Dólar abre em queda a R$ 5,26 com cautela do mercado e foco em juros

Investidores acompanham decisões de política monetária, alta do petróleo e tensões entre Estados Unidos, Israel e Irã que influenciam os mercados globais
Olia Danilevich
Olia Danilevich

O dólar iniciou o pregão desta segunda-feira (16) em queda e foi cotado a R$ 5,26 no mercado brasileiro. O movimento ocorre em meio a um ambiente de cautela entre investidores, que acompanham indicadores econômicos e os desdobramentos do cenário internacional, além de expectativas relacionadas à política monetária nos Estados Unidos e no Brasil.

Segundo Elson Gusmão, diretor de Câmbio da Ourominas, a movimentação da moeda também reflete ajustes técnicos e fluxos mistos de capital. Conforme o especialista, parte dos investidores busca proteção diante de incertezas externas e da expectativa sobre os próximos passos da política monetária norte-americana.

Além disso, o preço do petróleo voltou a subir no mercado internacional. De acordo com análises do mercado financeiro, a alta está associada à intensificação das tensões envolvendo Estados Unidos, Israel e Irã. Esse cenário tende a aumentar a aversão ao risco nos mercados globais e estimula a procura por ativos considerados mais seguros.

No ambiente internacional, investidores acompanham principalmente as decisões de política monetária de grandes bancos centrais. Entre elas está a reunião do Federal Reserve (Fed), banco central dos Estados Unidos. A possibilidade de manutenção dos juros elevados por mais tempo permanece no radar do mercado, sobretudo diante de pressões inflacionárias e da alta recente do petróleo.

Enquanto isso, no cenário doméstico, investidores monitoram indicadores relevantes previstos para esta semana. Entre eles está a divulgação do Índice de Atividade Econômica do Banco Central (IBC-Br), considerado uma prévia do Produto Interno Bruto (PIB) do país. Além disso, o mercado também aguarda a atualização das projeções econômicas divulgadas no Boletim Focus.

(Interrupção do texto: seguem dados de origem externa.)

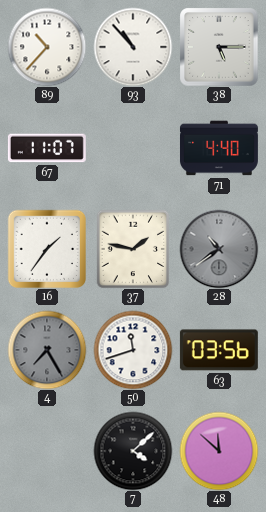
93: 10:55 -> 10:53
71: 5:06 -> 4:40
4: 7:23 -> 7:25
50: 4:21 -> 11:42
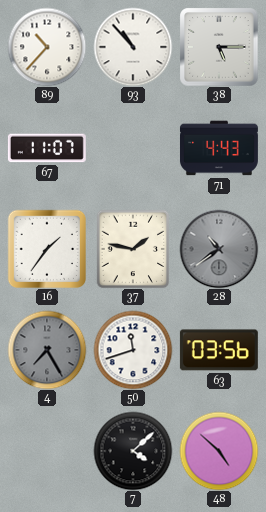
71: 4:40 -> 4:43
48: 11:52 -> 4:52
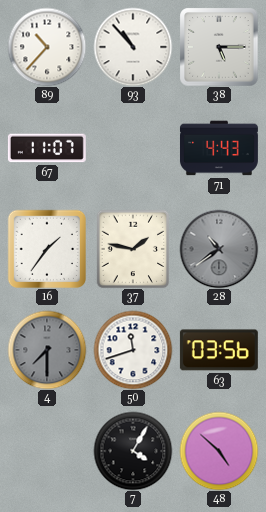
4: 7:25 -> 7:30
7: 4:08 -> 4:05
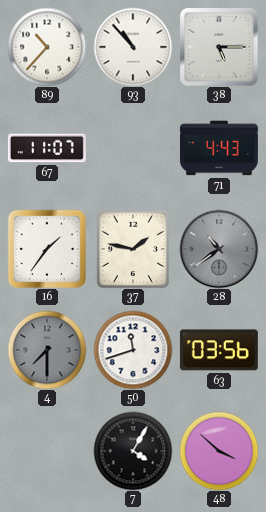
48: 4:52 -> 3:52
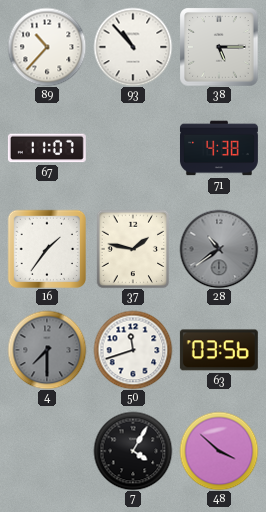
71: 4:43 -> 4:38
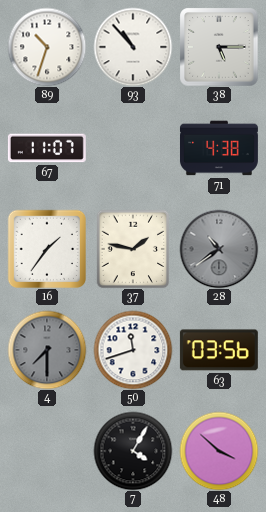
89: 10:37 -> 10:33
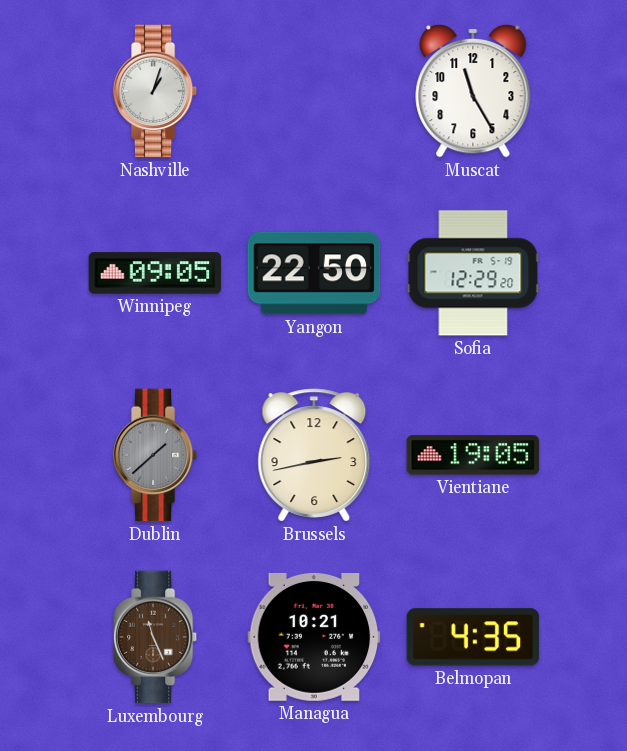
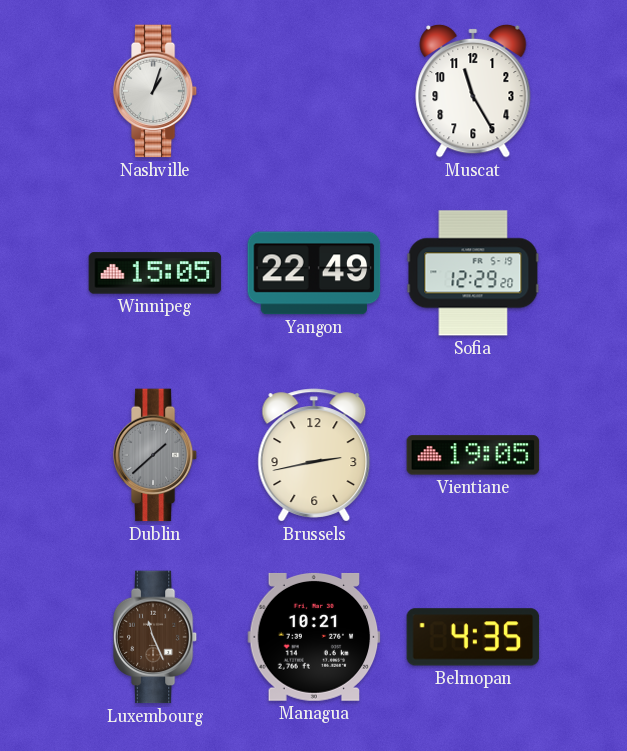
Winnipeg: 09:05 -> 15:05
Yangon: 22:50 -> 22:49
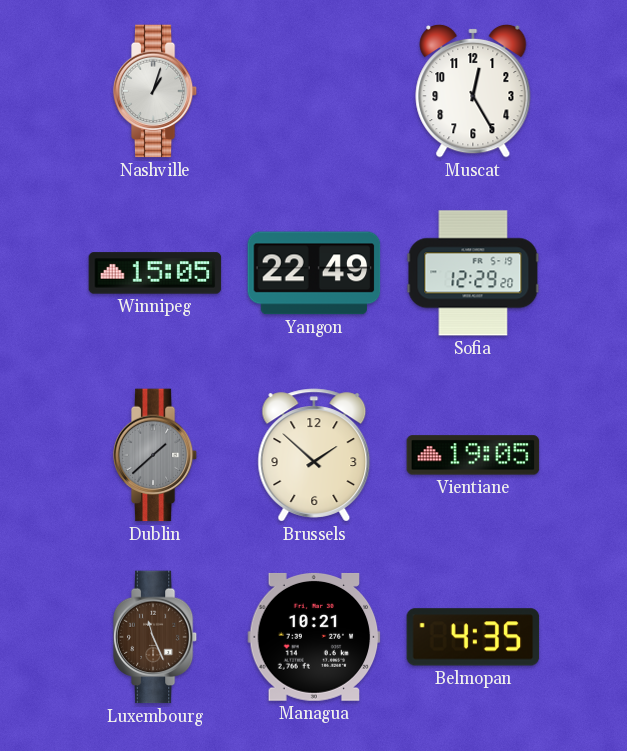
Muscat: 11:25 -> 12:25
Brussels: 2:43 -> 1:52
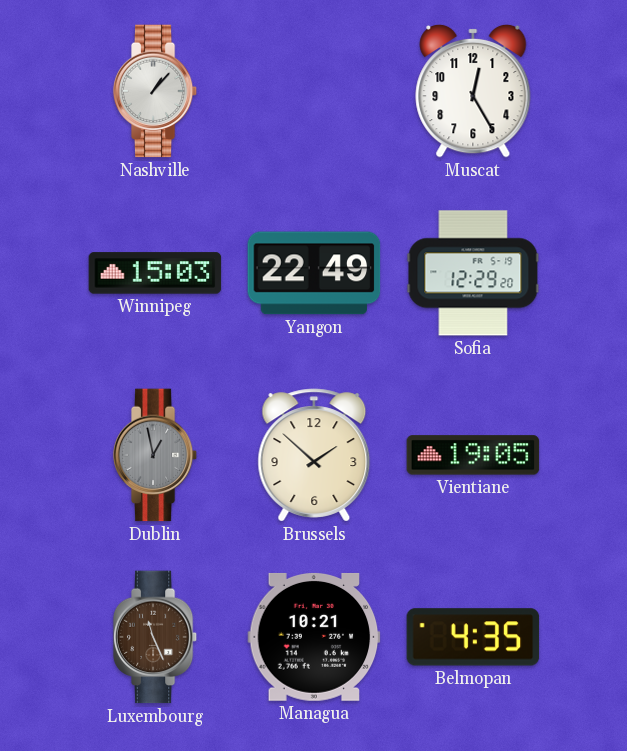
Nashville: 1:03 -> 1:07
Winnipeg: 15:05 -> 15:03
Dublin: 1:38 -> 12:58
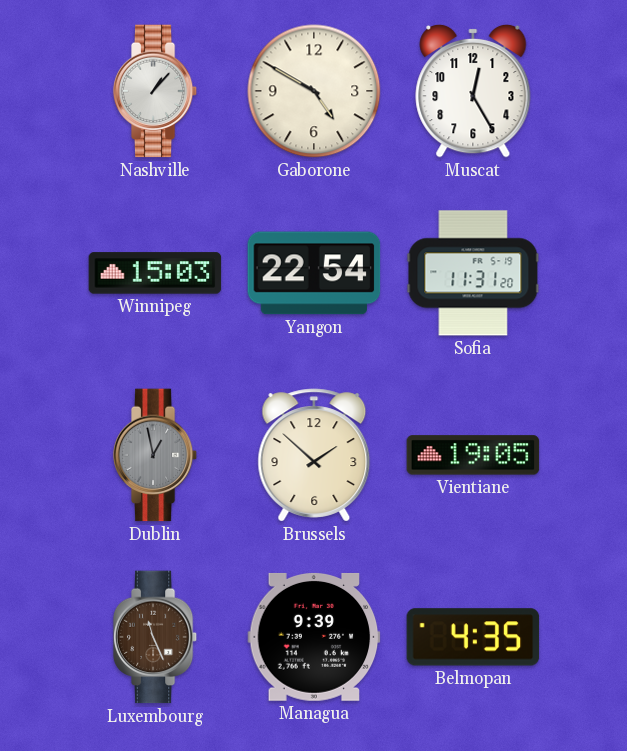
Gaborone: none -> 4:50
Yangon: 22:49 -> 22:54
Sofia: 12:29 -> 11:31
Managua: 10:21 -> 9:39
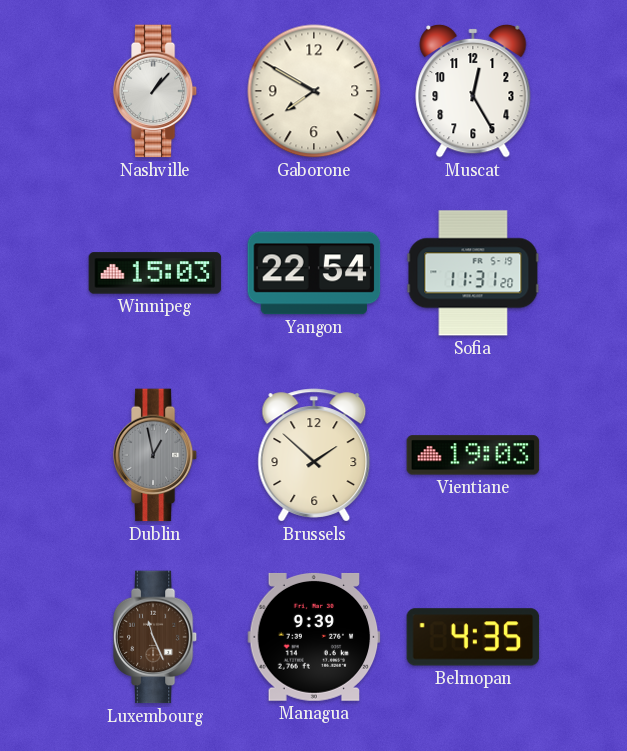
Gaborone: 4:50 -> 7:50
Vientiane: 19:05 -> 19:03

A agenda econômica inclui ainda decisões de política monetária. Nos Estados Unidos, o Federal Reserve realiza nova reunião para definir os rumos da taxa de juros. No Brasil, o Comitê de Política Monetária (Copom) do Banco Central também se reúne para deliberar sobre a taxa básica de juros.

Ouro opera em queda, mas segue sensível ao cenário externo

O mercado de metais preciosos também registrou movimentação nesta segunda-feira (16). Segundo Mauriciano Cavalcante, economista da Ourominas, o ouro opera em queda no início da semana.

A onça troy do metal é negociada ao redor de US$ 5.025, com recuo em relação ao fechamento anterior. Já o ouro à vista, de 24 quilates, é negociado em torno de R$ 849 por grama no mercado brasileiro.

De acordo com o economista, apesar da queda pontual, o ouro permanece sensível ao cenário geopolítico e às expectativas relacionadas à política monetária global. A recente alta do petróleo, impulsionada pelas tensões envolvendo Estados Unidos, Israel e Irã, também contribui para aumentar a volatilidade nos mercados internacionais.

Além disso, investidores acompanham as reuniões de política monetária previstas para esta semana em diferentes economias. Conforme analistas do mercado, a perspectiva de juros elevados por mais tempo tende a reduzir a atratividade do ouro, uma vez que o metal não oferece rendimento, o que pode pressionar as cotações no curto prazo.